I pocketed a couple of your letters
from one of your women.
I suppose I should feel guilty
since just this past winter,
the frozen ground took you into her raw mouth,
a muddy cavern of siltstone and loam.

It’s a wonder she didn’t get pregnant sooner, 
every night up  dirt roads, stirring in hollows
courted by the deafening rasp of crickets, 
you name it – you had taken her there.
She thinks it was a good time while it lasted, 
and you must have thought so too.

It sure is a funny thing, 
how even 72 miles away a cashier catches
me at the checkout, her phone flashing
an auburn haired boy,
You sure you don’t have family in Alabama, honey?

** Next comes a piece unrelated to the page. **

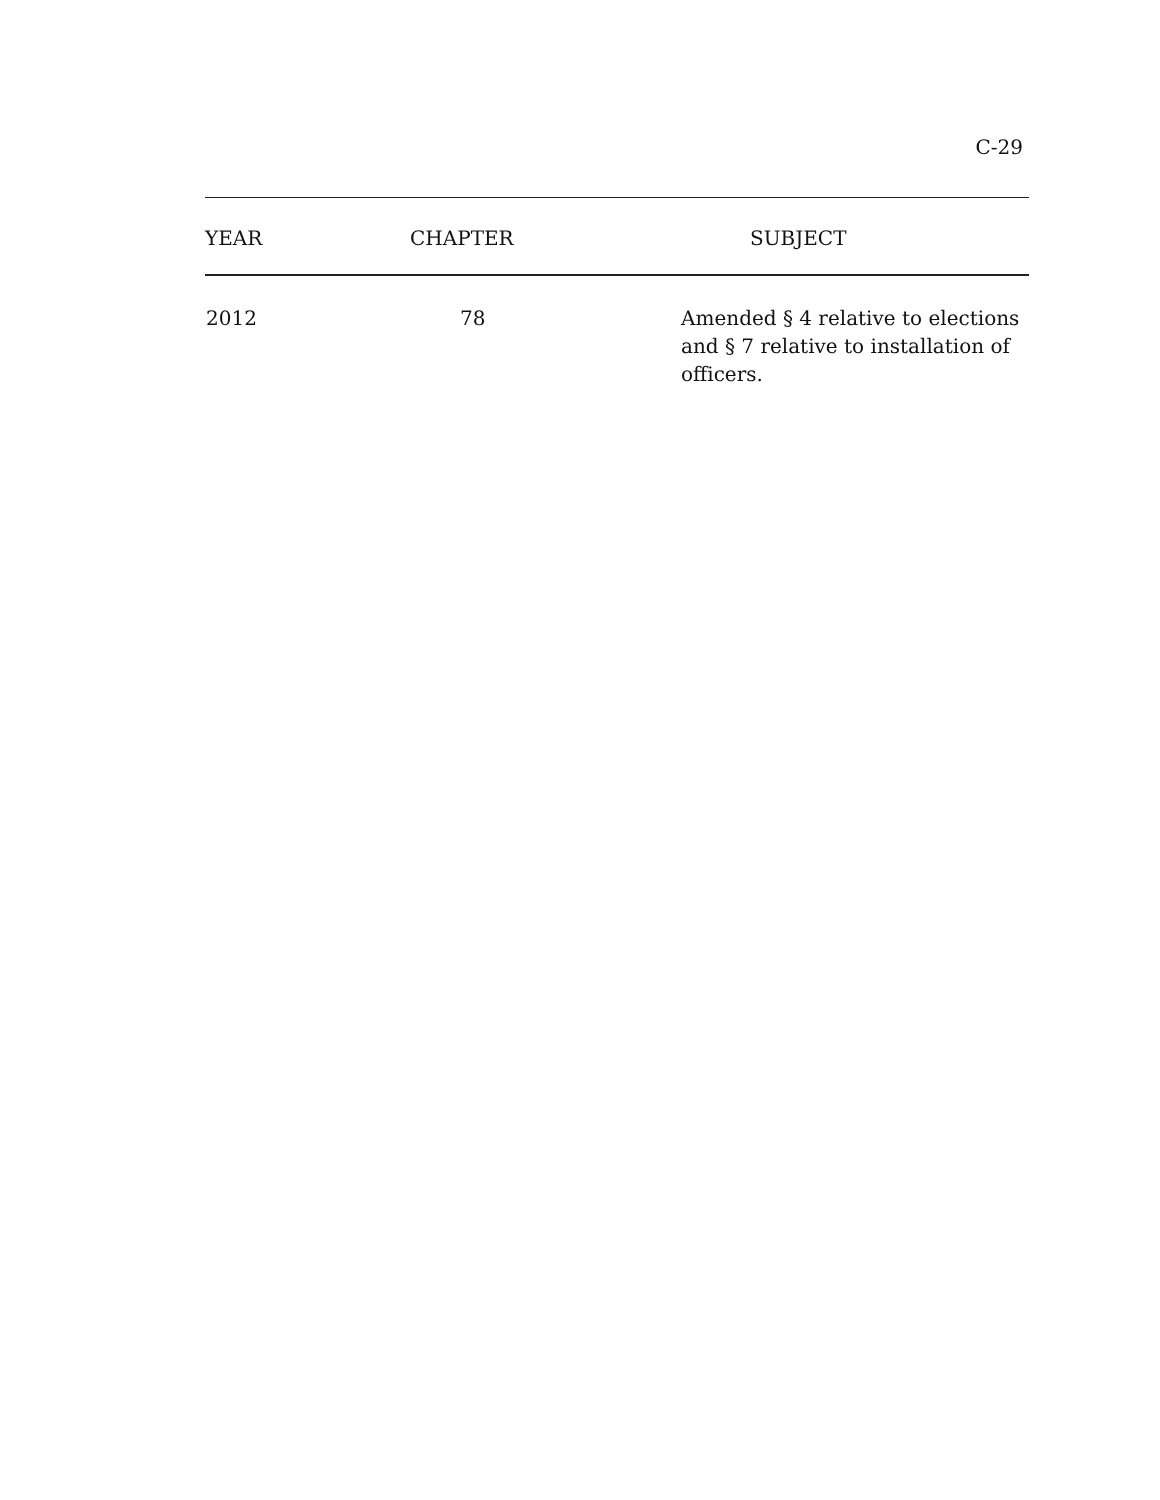C-29
| YEAR | CHAPTER | SUBJECT |
| --- | --- | --- |
| 2012 | 78 | Amended § 4 relative to elections and § 7 relative to installation of officers. |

Even stranger is how your letters could have been mine.
I never told you but I brought a girl home once,
drove her out to the old tobacco field, mantled under the kindling
of rustling wings, where you shot blindly
at a boy for waking the rows of faded burley
leaves, ocher skirts buttering to touch
their neighbor’s sleeve.

It’s spring now, 
there are things I’ll always wonder,
but how they managed to till your grave
in that skin splintering cold, 
I’ll never know.





Joy Bowman's poetry can be found in Fried Chicken and Coffee and the anthology Feel It With Your Eyes: Writing Inspired by the University of Kentucky Art Museum. She lives and writes in eastern Kentucky and is a practicing hermit.